On 6 September 2010, the newscasts that existed under the Briceño administration—Noticiero 24 Horas and Noticiero Independiente— were replaced by a new program, Crónica TN8, after changes were made to align its content with the Sandinista National Liberation Front (FSLN). On 18 September, Lado Oscuro moved to TN8 from CDNN 23.

Following the programming changes, the channel increased its purchase of imported television series and movies, primarily from the United States and Japan. It made deals with international production companies such as Warner Bros., 20th Century Fox, Viacom, Toei Animation, and other independent production companies. This included a volume agreement with Viacom to provide content for a children's programming slot, Hora Nick. In 2015, TN8 Director of Programming Álvaro Rocha stated that the channel's programming was 20% original and 80% foreign.

According to a 2020 investigation by Reuters, TN8 was owned by Yadira Leets Marín, the wife of Rafael Ortega Murillo, a son of Daniel Ortega and owner of state-run radio station La Nueva Radio Ya. The report states that it is unknown whether Leets was involved in the 2010 purchase of the channel.
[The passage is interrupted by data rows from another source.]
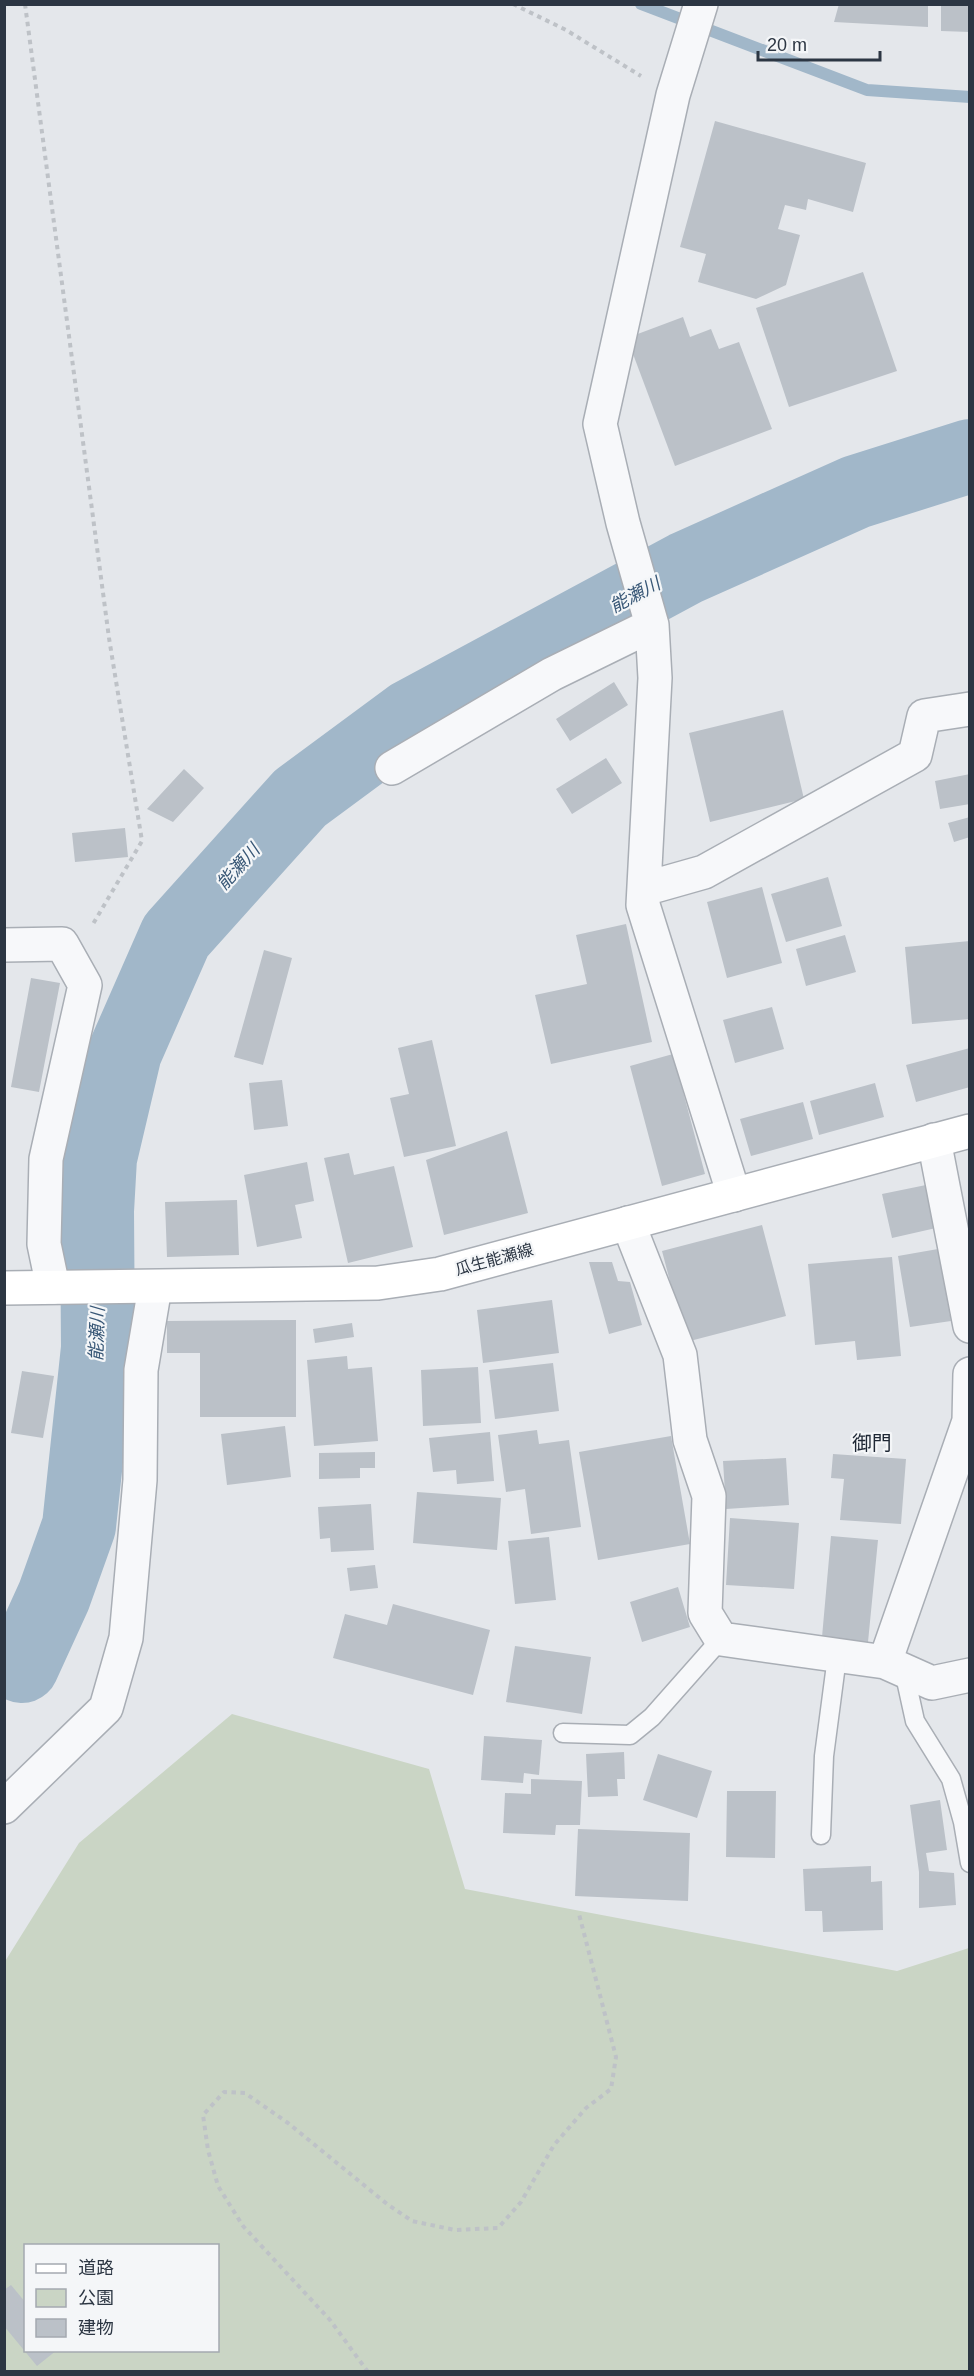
<svg xmlns="http://www.w3.org/2000/svg" width="974" height="2376" font-family="Arial,'Noto Sans JP',sans-serif">
<style>
.green{fill:#cad5c5;fill-rule:evenodd}
.lines{fill:none;stroke-linecap:round;stroke-linejoin:round}
.stream{stroke:#a1b7c9;stroke-width:12}
.river{stroke:#a1b7c9;stroke-width:74}
.building{fill:#bbc1c8}
.lane-casing{stroke:#a9aeb5;stroke-width:21}
.street-casing{stroke:#a9aeb5;stroke-width:36}
.secondary-casing{stroke:#a9aeb5;stroke-width:36}
.path{stroke:#bec2c7;stroke-width:4;stroke-dasharray:4.5 4.5;stroke-linecap:butt}
.lane{stroke:#f7f8fa;stroke-width:18}
.street{stroke:#f7f8fa;stroke-width:33}
.secondary{stroke:#fff;stroke-width:33}
.labels{text-anchor:middle;stroke-width:4.5;stroke-linejoin:round;paint-order:stroke}
.street-label{font-size:16px;fill:#2c3643;stroke:#f4f6f8}
.water-label{font-size:18px;font-style:italic;fill:#385776;stroke:#f4f6f8}
.quarter-label{font-size:20px;fill:#1e2734;stroke:#f4f6f8}
</style>
<rect width="100%" height="100%" fill="#e4e7eb"/>
<path class="green" d="M232,1714L429,1769L465,1889L897,1971L969,1948V2371H5L4,1963L79,1843ZM26,2246H218V2350H26Z"/>
<g class="lines">
<path class="stream" d="M641,4L867,90L970,97"/>
<path class="river" d="M22,1666L54,1596L79,1526L98,1348L97,1211L100,1158L125,1052L176,936L300,798L411,716L686,568L856,492L970,456"/>
</g>
<path class="building" d="M839,4H928V27L834,22Z
M941,4H970V32L941,31Z
M715,121L866,163L853,212L808,199L806,210L785,205L778,229L800,235L786,285L756,299L698,282L706,254L680,247Z
M863,272L897,371L789,407L756,308Z
M683,317L690,337L711,329L719,349L739,342L772,429L675,466L627,338Z
M614,682L628,705L570,741L556,719Z
M783,710L804,799L710,822L689,733Z
M606,758L622,783L572,814L556,789Z
M184,769L204,788L173,822L147,809Z
M970,774V804L940,809L935,781Z
M970,817V837L954,842L948,823Z
M125,828L128,857L75,862L72,833Z
M828,877L842,926L786,942L771,894Z
M762,887L782,963L727,978L707,902Z
M626,924L652,1042L551,1064L535,995L587,984L576,935Z
M845,935L856,972L806,986L796,949Z
M970,941V1019L912,1024L905,947Z
M264,950L292,958L263,1065L234,1057Z
M31,978L60,983L39,1092L11,1087Z
M772,1007L784,1049L735,1063L723,1020Z
M432,1040L456,1146L404,1157L390,1098L409,1094L398,1048Z
M970,1048V1087L916,1102L906,1065Z
M673,1054L705,1174L662,1186L630,1066Z
M282,1080L288,1126L254,1130L249,1083Z
M875,1083L884,1117L819,1135L810,1101Z
M803,1102L813,1139L751,1156L740,1119Z
M507,1131L528,1213L444,1235L426,1160Z
M349,1153L354,1175L394,1166L413,1247L348,1263L324,1158Z
M307,1162L314,1201L295,1205L302,1238L257,1247L244,1175Z
M926,1185L936,1228L892,1238L882,1194Z
M237,1200L239,1255L167,1257L165,1202Z
M762,1225L786,1316L686,1342L662,1251Z
M938,1249L951,1321L910,1327L898,1256Z
M892,1257L901,1356L857,1360L855,1341L815,1345L808,1264Z
M589,1262H612L618,1281L630,1282L642,1325L609,1334Z
M552,1300L559,1353L483,1363L477,1310Z
M296,1320V1417H200V1353H167V1321Z
M352,1323L354,1337L315,1343L313,1329Z
M347,1356L348,1369L372,1367L378,1441L314,1446L307,1360Z
M553,1363L559,1411L495,1419L489,1370Z
M478,1367L481,1423L423,1426L421,1370Z
M22,1371L54,1376L43,1438L11,1433Z
M285,1426L291,1477L227,1485L221,1434Z
M537,1430L539,1444L569,1440L581,1527L531,1534L525,1489L506,1492L498,1435Z
M490,1432L494,1481L457,1484L456,1470L433,1472L429,1438Z
M671,1436L690,1544L598,1560L579,1452Z
M375,1452V1468H360V1478L319,1479V1453Z
M833,1454L906,1459L901,1524L840,1520L844,1479L831,1478Z
M786,1458L789,1505L726,1509L723,1461Z
M417,1492L501,1498L497,1550L413,1543Z
M371,1504L374,1550L331,1552L330,1538L320,1539L318,1507Z
M730,1518L799,1523L794,1589L726,1585Z
M831,1536L878,1540L868,1642L822,1637Z
M549,1537L556,1600L515,1604L508,1541Z
M375,1565L378,1588L350,1591L347,1568Z
M678,1587L690,1627L642,1642L630,1602Z
M393,1604L490,1630L473,1695L333,1658L345,1614L387,1625Z
M515,1646L591,1657L582,1714L506,1702Z
M484,1736L542,1740L539,1775L524,1773L523,1783L481,1780Z
M624,1752L625,1779H617L618,1796L588,1797L586,1754Z
M658,1754L712,1771L697,1818L643,1800Z
M531,1779L582,1781L580,1825H556L555,1835L503,1833L505,1793L531,1794Z
M727,1791H776L775,1858L726,1857Z
M940,1800L947,1850L926,1853L929,1871L954,1873L956,1905L919,1908V1872L910,1805Z
M578,1829L690,1833L688,1901L575,1896Z
M871,1866V1882L882,1881L883,1930L823,1932L822,1911H805L803,1869Z
M11,2285L26,2303V2350H57L37,2366L4,2326V2290Z"/>
<g class="lines">
<g class="lane-casing">
<path id="lane" d="M904,1671L915,1721L951,1779L963,1822L970,1863
M563,1733L630,1735L652,1717L721,1639
M821,1835L824,1756L837,1657"/>
</g>
<g class="street-casing">
<path id="street" d="M701,4L673,95L600,424L623,523L652,625L655,678L643,905L734,1195
M392,768L552,674L652,625
M644,889L704,872L915,755L924,716L970,709
M4,945L62,944L85,985L46,1159L44,1244L53,1287
M934,1140L970,1326
M628,1223L680,1355L690,1440L709,1496L705,1613L721,1639L885,1662
M970,1374L969,1421L885,1662L932,1683L970,1675
M4,1807L106,1708L126,1638L140,1480L141,1370L155,1287"/>
</g>
<g class="secondary-casing">
<path id="secondary" d="M4,1288L378,1283L440,1274L970,1131"/>
</g>
<path class="path" d="M25,4L109,638L142,841L93,924
M513,4L566,30L641,76
M368,2372L330,2320L243,2226L218,2186L208,2150L203,2115L224,2092L245,2093L288,2123L387,2204L412,2221L455,2230L498,2228L521,2202L554,2145L586,2108L611,2089L616,2057L579,1914"/>
<use href="#lane" class="lane"/>
<use href="#street" class="street"/>
<use href="#secondary" class="secondary"/>
</g>
<g class="labels">
<g class="street-label">
<text transform="translate(494 1259) rotate(-15)" y="6">瓜生能瀬線</text>
</g>
<g class="water-label">
<text transform="translate(635 595) rotate(-28)" y="6">能瀬川</text>
<text transform="translate(238 867) rotate(-48)" y="6">能瀬川</text>
<text transform="translate(97 1334) rotate(-88)" y="6">能瀬川</text>
</g>
<g class="quarter-label">
<text x="872" y="1450">御門</text>
</g>
</g>
<rect width="974" height="2376" fill="none" stroke="#2c3643" stroke-width="12"/>
<rect x="24" y="2244" width="195" height="108" fill="#f4f6f8" stroke="#a4a9b0" stroke-width="1.5"/>
<rect x="36" y="2264" width="30" height="9" fill="#ffffff" stroke="#a4a9b0" stroke-width="1.5"/>
<text x="78" y="2274" font-size="18" fill="#2c3643">道路</text>
<rect x="36" y="2289" width="30" height="18" fill="#cad5c5" stroke="#a4a9b0" stroke-width="1.5"/>
<text x="78" y="2304" font-size="18" fill="#2c3643">公園</text>
<rect x="36" y="2319" width="30" height="18" fill="#bbc1c8" stroke="#a4a9b0" stroke-width="1.5"/>
<text x="78" y="2334" font-size="18" fill="#2c3643">建物</text>
<path d="M758 51v9h122v-9" fill="none" stroke="#2c3643" stroke-width="3"/>
<text x="767" y="51" font-size="18" fill="#2c3643" stroke="#f4f6f8" stroke-width="4.5" paint-order="stroke">20 m</text>
</svg>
A spin-off of Crónica TN8, titled Crónica TN8 Internacionales, premiered on 29 September 2021 at 5:00 pm, replacing the sitcoms previously broadcast in that time slot. This change created an extended block of news programs, as Crónica TN8 Internacionales precedes 8 Deportivo and the main edition of Crónica TN8. Longtime TN8 presenter Karleydi Zelendón left the channel in 2023 and joined the editorial team of Canal 4.

==Programming==
Examples of programming on TN8 include:
- Crónica TN8 (news)
- Crónica TN8 Internacionales (world news)
- Estudio TN8 (analysis)
- 8 Deportivo (sports news)
- Rebeldes (weekend afternoon program for the youth)
- El Lobby (video games and related topics)
- Hora Nick (kids)
- Hogar y Estilo
- International feature films
- E-sports tournaments

==La Rock 22==
Juan Carlos Ortega launched UHF Channel 22 on 23 December 2015. The station was assigned to Difuso Comunicaciones, another company under his control. On 17 July 2020, the channel was sanctioned by the United States Department of Treasury. Following sanctions, advertising on the channel stopped.

At the time the sanctions were imposed, much of the channel's programming consisted of US imports. Ortega subsequently renamed the station Rock FM — after the radio station of the same name— and switched its programming to predominantly rock music videos, reportedly to evade the sanctions.

On 29 July 2020, the channel was taken off the air. At an unspecified later date, it resumed broadcasting under its current name, La Rock 22. The station, alongside TN8, has promoted events like Rock City (2021) with support from the government platform Nicaragua Emprende.

==Controversies==
===Zeta Gas affair===
In July 1998, Mexican oil company Zeta Gas filed a lawsuit against the channel after it aired a 60 Minutes report concerning alleged ties between Zeta Gas and drug traffickers.

===Under the Juan Carlos administration===
In September 2020, Juan Carlos Ortega Murillo commented on Twitter about negotiations that had taken place in 2011 to acquire the anime franchises Dragon Ball and Saint Seiya for the channel. According to Ortega, Toei Animation offered TN8 first-run prices, but he alleged that Canal 12 had previously broadcast the series without paying for their rights.